As the décor is the one thing that Gordon approves of at the Mill Street Bistro, there’s no need for an overnight make-over, so instead Gordon stays in the kitchen late that night designing an entirely new menu, filled with fresher, more reasonably priced items that are more suitable bistro dishes. Gone are the tough elk medallions, now replaced by elk chili, and gone are the pretentious overpriced dishes that were turning the locals off of the restaurant.
As Joe has agreed to stay out of the kitchen, Gordon brings in a new consulting chef, Brian, who is head chef at one of Cleveland’s most popular restaurants. Brian will help out at Mill Street, and train up a new chef to replace Joe once the Kitchen Nightmares team has gone, and Joe for once seems overwhelmingly positive about all the new arrangements Gordon has introduced.
The relaunch of the Mill Street Bistro that evening goes smoothly with Brian in control in the kitchen. There’s only one mistake all night, and that’s made by Joe who manages to take a meal to the wrong table, but overall the night is judged a success. Gordon leaves Norwalk, Ohio hoping that Joe can continue to improve his relations with his staff, and his customers, and keep things running so smoothly.
Mill Street Bistro Now in 2018 – The After Kitchen Nightmares Update
After filming had finished the Mill Street Bistro went through some dramatic changes. Within a few months many of the staff featured in the program were no longer working at the bistro, including chef Tom, and as a result, Joe was back in the kitchen acting as the head chef. Unsurprisingly the old problems at the bistro soon resurfaced, with many one-star reviews appearing on Yelp and Tripadvisor, most of which complained bitterly about the low standard of the food on offer.
In December 2013 Joe relaunched his business as Maple City Tavern, but the new beginning suffered from many of the same problems, and a large number of one-star reviews soon appeared on Yelp, many of which complained about Joe’s behavior in the restaurant.

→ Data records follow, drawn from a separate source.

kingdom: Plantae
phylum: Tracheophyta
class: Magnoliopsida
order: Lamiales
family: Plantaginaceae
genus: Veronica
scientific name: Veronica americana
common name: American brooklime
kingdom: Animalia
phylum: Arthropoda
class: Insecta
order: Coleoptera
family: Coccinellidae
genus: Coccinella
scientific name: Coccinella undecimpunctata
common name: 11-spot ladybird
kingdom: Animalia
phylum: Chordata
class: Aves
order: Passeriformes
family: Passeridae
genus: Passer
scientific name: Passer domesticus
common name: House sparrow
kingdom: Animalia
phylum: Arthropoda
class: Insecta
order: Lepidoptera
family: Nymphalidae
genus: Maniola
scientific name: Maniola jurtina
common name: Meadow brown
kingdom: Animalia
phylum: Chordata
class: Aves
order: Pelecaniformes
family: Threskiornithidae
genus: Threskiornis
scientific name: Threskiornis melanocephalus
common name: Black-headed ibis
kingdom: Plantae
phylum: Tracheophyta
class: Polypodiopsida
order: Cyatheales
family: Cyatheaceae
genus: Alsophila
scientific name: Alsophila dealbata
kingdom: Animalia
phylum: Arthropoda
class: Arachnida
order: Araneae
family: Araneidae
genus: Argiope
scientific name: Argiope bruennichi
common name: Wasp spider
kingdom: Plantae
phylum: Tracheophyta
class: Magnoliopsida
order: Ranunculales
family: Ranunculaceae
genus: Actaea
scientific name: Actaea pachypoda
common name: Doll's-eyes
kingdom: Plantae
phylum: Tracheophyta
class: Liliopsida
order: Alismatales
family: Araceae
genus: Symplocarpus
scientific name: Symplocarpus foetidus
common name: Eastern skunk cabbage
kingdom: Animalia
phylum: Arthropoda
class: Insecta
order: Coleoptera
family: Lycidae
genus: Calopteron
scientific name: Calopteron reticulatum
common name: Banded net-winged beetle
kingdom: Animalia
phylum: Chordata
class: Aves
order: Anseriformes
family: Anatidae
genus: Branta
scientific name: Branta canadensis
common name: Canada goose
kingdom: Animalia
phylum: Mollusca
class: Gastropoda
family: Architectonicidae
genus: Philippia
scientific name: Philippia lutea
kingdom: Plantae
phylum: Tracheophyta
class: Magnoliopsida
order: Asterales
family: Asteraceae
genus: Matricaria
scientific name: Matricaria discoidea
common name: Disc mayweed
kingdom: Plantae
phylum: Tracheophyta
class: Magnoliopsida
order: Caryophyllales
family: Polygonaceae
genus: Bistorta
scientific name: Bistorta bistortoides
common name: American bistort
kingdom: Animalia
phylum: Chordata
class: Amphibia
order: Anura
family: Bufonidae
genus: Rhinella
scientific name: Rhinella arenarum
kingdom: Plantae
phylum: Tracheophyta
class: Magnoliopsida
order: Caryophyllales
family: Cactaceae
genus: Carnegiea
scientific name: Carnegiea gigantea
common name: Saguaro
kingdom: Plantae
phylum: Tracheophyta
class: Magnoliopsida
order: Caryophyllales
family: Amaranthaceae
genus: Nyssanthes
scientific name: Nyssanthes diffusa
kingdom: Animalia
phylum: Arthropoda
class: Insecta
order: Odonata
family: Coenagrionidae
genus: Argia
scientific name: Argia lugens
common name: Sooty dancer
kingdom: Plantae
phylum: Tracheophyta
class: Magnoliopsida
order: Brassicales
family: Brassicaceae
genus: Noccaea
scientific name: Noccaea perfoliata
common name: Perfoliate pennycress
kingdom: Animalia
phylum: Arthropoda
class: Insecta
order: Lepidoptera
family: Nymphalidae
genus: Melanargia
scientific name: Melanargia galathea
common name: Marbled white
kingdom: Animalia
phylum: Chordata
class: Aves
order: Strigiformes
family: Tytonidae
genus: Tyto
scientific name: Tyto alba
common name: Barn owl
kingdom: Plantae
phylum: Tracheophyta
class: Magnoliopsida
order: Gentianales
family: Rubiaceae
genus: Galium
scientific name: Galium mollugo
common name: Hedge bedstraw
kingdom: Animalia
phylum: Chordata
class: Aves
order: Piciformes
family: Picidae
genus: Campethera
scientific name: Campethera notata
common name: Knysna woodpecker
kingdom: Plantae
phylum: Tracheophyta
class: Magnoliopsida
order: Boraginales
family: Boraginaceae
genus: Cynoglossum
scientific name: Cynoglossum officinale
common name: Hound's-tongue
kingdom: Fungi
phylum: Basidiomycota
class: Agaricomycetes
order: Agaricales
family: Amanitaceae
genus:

In January 2014 Joe became involved in a legal dispute with the Kitchen Nightmares production company when some items were found to be missing after filming was completed., Eventually the Kitchen Nightmares production company agreed to pay $900 compensation to Joe.
The new branding failed to save Joe’s business, and in June 2015 the Maple City Tavern finally closed it’s doors for good, with the land and building all being sold by Joe after the restaurant had suffered from almost unanimously negative reviews, and continuing financial problems.